*RECORDS SHOWN*.
▬▬▬▬▬▬

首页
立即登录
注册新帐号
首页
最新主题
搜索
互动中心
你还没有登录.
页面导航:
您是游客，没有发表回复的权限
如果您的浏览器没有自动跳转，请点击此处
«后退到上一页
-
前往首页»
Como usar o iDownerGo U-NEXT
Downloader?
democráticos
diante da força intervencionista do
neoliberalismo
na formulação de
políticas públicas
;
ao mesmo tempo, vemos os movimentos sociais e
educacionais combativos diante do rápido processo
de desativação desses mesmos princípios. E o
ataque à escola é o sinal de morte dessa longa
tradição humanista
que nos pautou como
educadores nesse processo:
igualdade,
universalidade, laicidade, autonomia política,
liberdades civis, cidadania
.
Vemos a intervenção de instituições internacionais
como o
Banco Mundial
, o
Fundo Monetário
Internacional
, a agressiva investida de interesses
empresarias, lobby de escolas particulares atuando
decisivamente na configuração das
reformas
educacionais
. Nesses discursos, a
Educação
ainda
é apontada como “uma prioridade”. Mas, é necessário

▬▬▬▬▬▬

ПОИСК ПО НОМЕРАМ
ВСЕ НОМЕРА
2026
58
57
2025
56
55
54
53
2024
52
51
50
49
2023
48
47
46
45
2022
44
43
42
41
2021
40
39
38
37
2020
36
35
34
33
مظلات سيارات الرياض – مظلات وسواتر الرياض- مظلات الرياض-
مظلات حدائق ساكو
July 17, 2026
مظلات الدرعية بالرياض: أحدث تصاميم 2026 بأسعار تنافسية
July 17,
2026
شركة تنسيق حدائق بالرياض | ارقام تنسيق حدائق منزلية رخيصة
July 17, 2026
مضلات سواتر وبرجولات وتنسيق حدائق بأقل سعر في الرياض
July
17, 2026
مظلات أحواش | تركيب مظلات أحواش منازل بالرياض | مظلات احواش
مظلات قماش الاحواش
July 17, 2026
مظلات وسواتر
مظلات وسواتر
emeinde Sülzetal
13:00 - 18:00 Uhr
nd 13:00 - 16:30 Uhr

▬▬▬▬▬▬

Switch every "July" to "August" in the lines starting at the one containing "ПОИСК ПО НОМЕРАМ" and ending at the one containing "nd 13:00 - 16:30 Uhr". Reproduce only those lines, with everything else unchanged.

*OUTPUT OF THE EXERCISE*.
ПОИСК ПО НОМЕРАМ
ВСЕ НОМЕРА
2026
58
57
2025
56
55
54
53
2024
52
51
50
49
2023
48
47
46
45
2022
44
43
42
41
2021
40
39
38
37
2020
36
35
34
33
مظلات سيارات الرياض – مظلات وسواتر الرياض- مظلات الرياض-
مظلات حدائق ساكو
August 17, 2026
مظلات الدرعية بالرياض: أحدث تصاميم 2026 بأسعار تنافسية
August 17,
2026
شركة تنسيق حدائق بالرياض | ارقام تنسيق حدائق منزلية رخيصة
August 17, 2026
مضلات سواتر وبرجولات وتنسيق حدائق بأقل سعر في الرياض
August
17, 2026
مظلات أحواش | تركيب مظلات أحواش منازل بالرياض | مظلات احواش
مظلات قماش الاحواش
August 17, 2026
مظلات وسواتر
مظلات وسواتر
emeinde Sülzetal
13:00 - 18:00 Uhr
nd 13:00 - 16:30 Uhr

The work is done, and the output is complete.